В мае 1918 г. З.Н. Гиппиус прислала Блоку свои «Последние стихи» (Пг., 1918), исполненные ненависти к революции. Это была демонстрация резкого несогласия с Блоком. В ответ он написал 6 июня стихотворное послание «З. Гиппиус» («Женщина, безумная гордячка! / Мне понятен каждый ваш намек…»). Поэт активно включился в культурную работу петроградской интеллигенции, решившейся либо вынужденной в той или иной форме сотрудничать с новой властью. Он входил в Государственную комиссию по изданию классиков русской литературы, служил в репертуарной секции театрального отдела наркомпроса, в дирекции Большого драматического театра (выступал перед зрителями с разъяснениями пьес, принадлежавших к мировой классике), сотрудничал в горьковском издательстве «Всемирная литература» и т. д. Им было написано много статей, небольшая прозаическая драма «Рамзес»(1919) из жизни древнего Египта, где показано возмущение доведенного до отчаяния простого люда, но к оригинальным (непереводным) стихам он больше почти не обращался.
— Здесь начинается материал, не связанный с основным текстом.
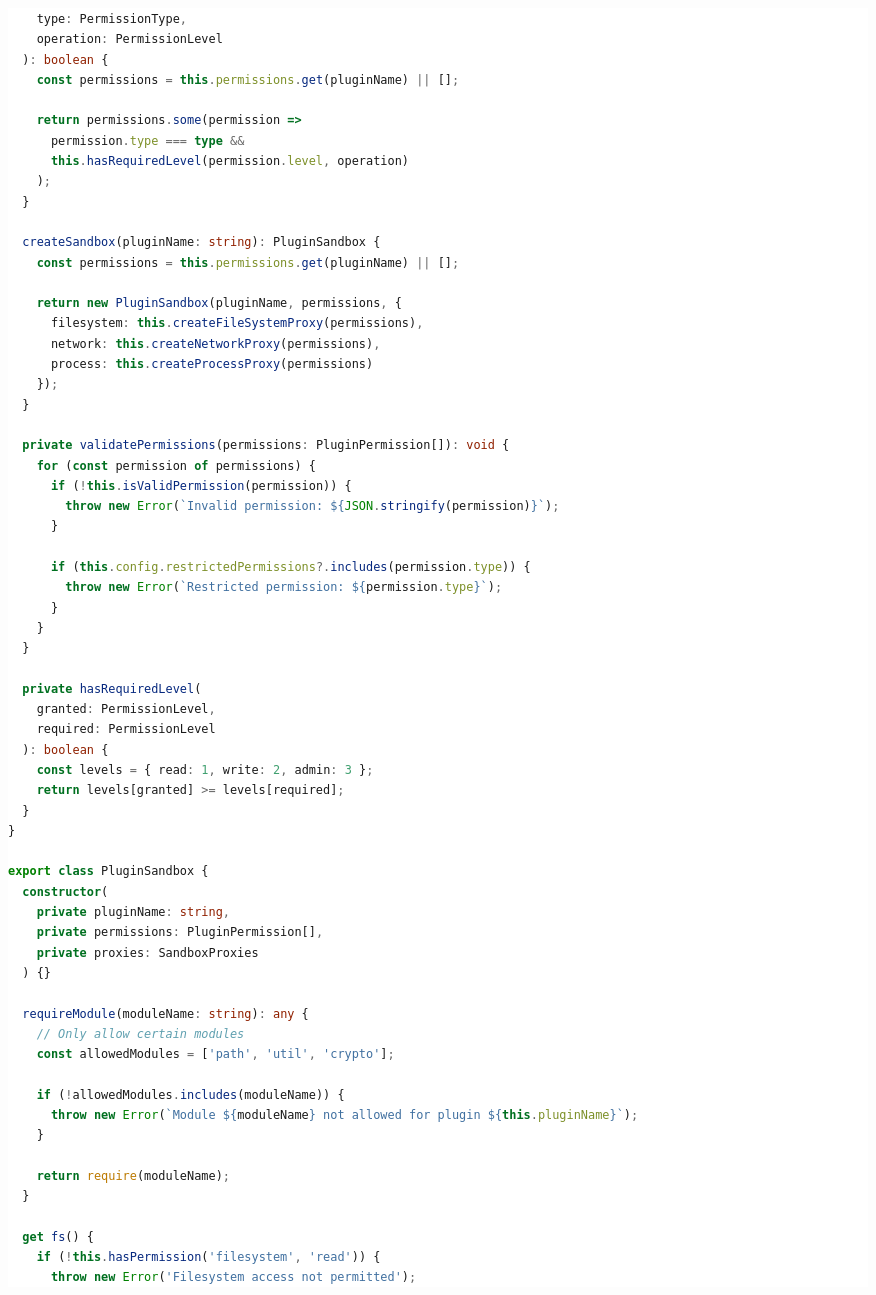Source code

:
 ```typescript
    type: PermissionType, 
    operation: PermissionLevel
  ): boolean {
    const permissions = this.permissions.get(pluginName) || [];
    
    return permissions.some(permission => 
      permission.type === type && 
      this.hasRequiredLevel(permission.level, operation)
    );
  }

  createSandbox(pluginName: string): PluginSandbox {
    const permissions = this.permissions.get(pluginName) || [];
    
    return new PluginSandbox(pluginName, permissions, {
      filesystem: this.createFileSystemProxy(permissions),
      network: this.createNetworkProxy(permissions),
      process: this.createProcessProxy(permissions)
    });
  }

  private validatePermissions(permissions: PluginPermission[]): void {
    for (const permission of permissions) {
      if (!this.isValidPermission(permission)) {
        throw new Error(`Invalid permission: ${JSON.stringify(permission)}`);
      }
      
      if (this.config.restrictedPermissions?.includes(permission.type)) {
        throw new Error(`Restricted permission: ${permission.type}`);
      }
    }
  }

  private hasRequiredLevel(
    granted: PermissionLevel, 
    required: PermissionLevel
  ): boolean {
    const levels = { read: 1, write: 2, admin: 3 };
    return levels[granted] >= levels[required];
  }
}

export class PluginSandbox {
  constructor(
    private pluginName: string,
    private permissions: PluginPermission[],
    private proxies: SandboxProxies
  ) {}

  requireModule(moduleName: string): any {
    // Only allow certain modules
    const allowedModules = ['path', 'util', 'crypto'];
    
    if (!allowedModules.includes(moduleName)) {
      throw new Error(`Module ${moduleName} not allowed for plugin ${this.pluginName}`);
    }
    
    return require(moduleName);
  }

  get fs() {
    if (!this.hasPermission('filesystem', 'read')) {
      throw new Error('Filesystem access not permitted');
```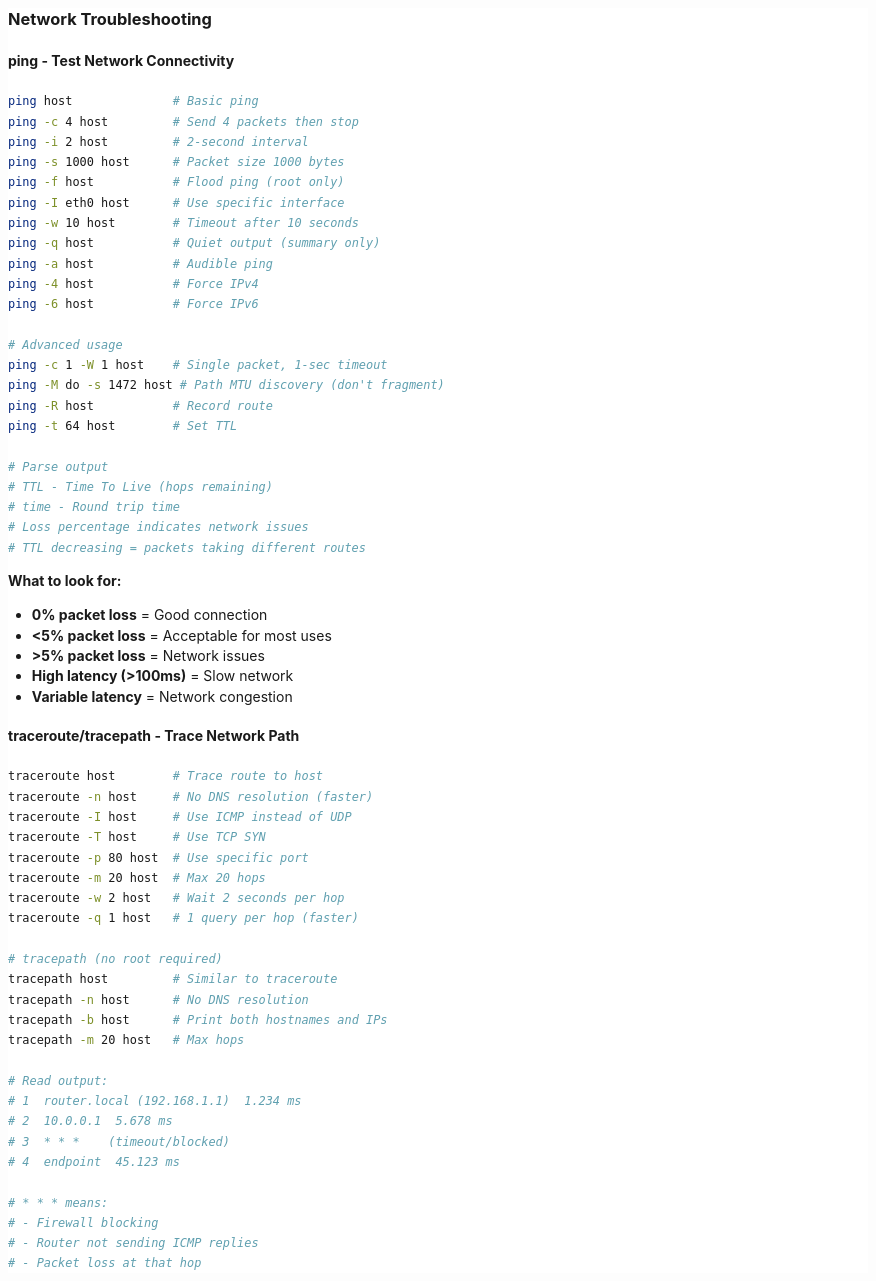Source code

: ### Network Troubleshooting

#### **ping** - Test Network Connectivity
```bash
ping host              # Basic ping
ping -c 4 host         # Send 4 packets then stop
ping -i 2 host         # 2-second interval
ping -s 1000 host      # Packet size 1000 bytes
ping -f host           # Flood ping (root only)
ping -I eth0 host      # Use specific interface
ping -w 10 host        # Timeout after 10 seconds
ping -q host           # Quiet output (summary only)
ping -a host           # Audible ping
ping -4 host           # Force IPv4
ping -6 host           # Force IPv6

# Advanced usage
ping -c 1 -W 1 host    # Single packet, 1-sec timeout
ping -M do -s 1472 host # Path MTU discovery (don't fragment)
ping -R host           # Record route
ping -t 64 host        # Set TTL

# Parse output
# TTL - Time To Live (hops remaining)
# time - Round trip time
# Loss percentage indicates network issues
# TTL decreasing = packets taking different routes
```

**What to look for:**
- **0% packet loss** = Good connection
- **<5% packet loss** = Acceptable for most uses
- **>5% packet loss** = Network issues
- **High latency (>100ms)** = Slow network
- **Variable latency** = Network congestion

#### **traceroute/tracepath** - Trace Network Path
```bash
traceroute host        # Trace route to host
traceroute -n host     # No DNS resolution (faster)
traceroute -I host     # Use ICMP instead of UDP
traceroute -T host     # Use TCP SYN
traceroute -p 80 host  # Use specific port
traceroute -m 20 host  # Max 20 hops
traceroute -w 2 host   # Wait 2 seconds per hop
traceroute -q 1 host   # 1 query per hop (faster)

# tracepath (no root required)
tracepath host         # Similar to traceroute
tracepath -n host      # No DNS resolution
tracepath -b host      # Print both hostnames and IPs
tracepath -m 20 host   # Max hops

# Read output:
# 1  router.local (192.168.1.1)  1.234 ms
# 2  10.0.0.1  5.678 ms
# 3  * * *    (timeout/blocked)
# 4  endpoint  45.123 ms

# * * * means:
# - Firewall blocking
# - Router not sending ICMP replies
# - Packet loss at that hop
```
В 1920–192) годах Блок переживает тяжелый внутренний кризис, усугубленный и новыми тяготами лихолетья (в частности, власти его «уплотнили», поселив с матерью в одной комнате), но от веры в будущее не отрекается: «…настоящим и дышать почти невозможно, можно дышать только этим будущим» (6, 437), – говорил он 4 августа 1920 г. в петроградском отделении Союза поэтов, поначалу возглавлявшемся им (потом его «подсидели» сторонники Н. Гумилева). В знаменитой речи «О назначении поэта», произнесенной за полгода до смерти, прозвучали слова о том, что Пушкина «убила вовсе не пуля Дантеса. Его убило отсутствие воздуха. С ним умирала его культура» (6, 167). Блок уже осознавал, что чаемая новая культура не приходит, а его, блоковская, культура умирает. Он не мог не видеть всемерного укрепления власти чиновничества и говорил, что должны опасаться худшей клички, чем «чернь», «те чиновники, которые собираются направлять поэзию по каким – то собственным руслам, посягая на ее тайную свободу…» (6, 167). Эти последние слова мы находим и в одновременном (11 февраля 1921 г.) стихотворении «Пушкинскому Дому», ставшем итоговым всплеском лирического таланта Блока:
Пушкин! Тайную свободу
Пели мы вослед тебе!
Дай нам руку в непогоду,
Помоги в немой борьбе!
Принадлежность имени Пушкина институту Академии наук исполняет Блока тихой радостью и смутной надеждой. Но пушкинские торжества были акцией разовой, а отчаяние нарастало. Еще 1 февраля 1920 г. Блок в «Записке о «Двенадцати“», предположив, что его поэму «прочтут когда – нибудь в не наши времена», добавил, однако: «Сам я теперь могу говорить об этом только с иронией; но – не будем сейчас брать на себя решительного суда» (3, 475). Иронию же Блок считал «болезнью» (статья 1908 г. «Ирония»). И все – таки З. Гиппиус преувеличивала, сообщая о последних годах Блока: «Поэму свою «Двенадцать» – возненавидел, не терпел, чтоб о ней упоминали при нем». Память о воодушевлении первых послеоктябрьских месяцев была дорога поэту. В 1920 г. (год «Записки о «Двенадцати»«) он говорил Г.П. Блоку: ««Двенадцать“ – какие бы они ни были – это лучшее, что я написал. Потому что тогда я жил современностью».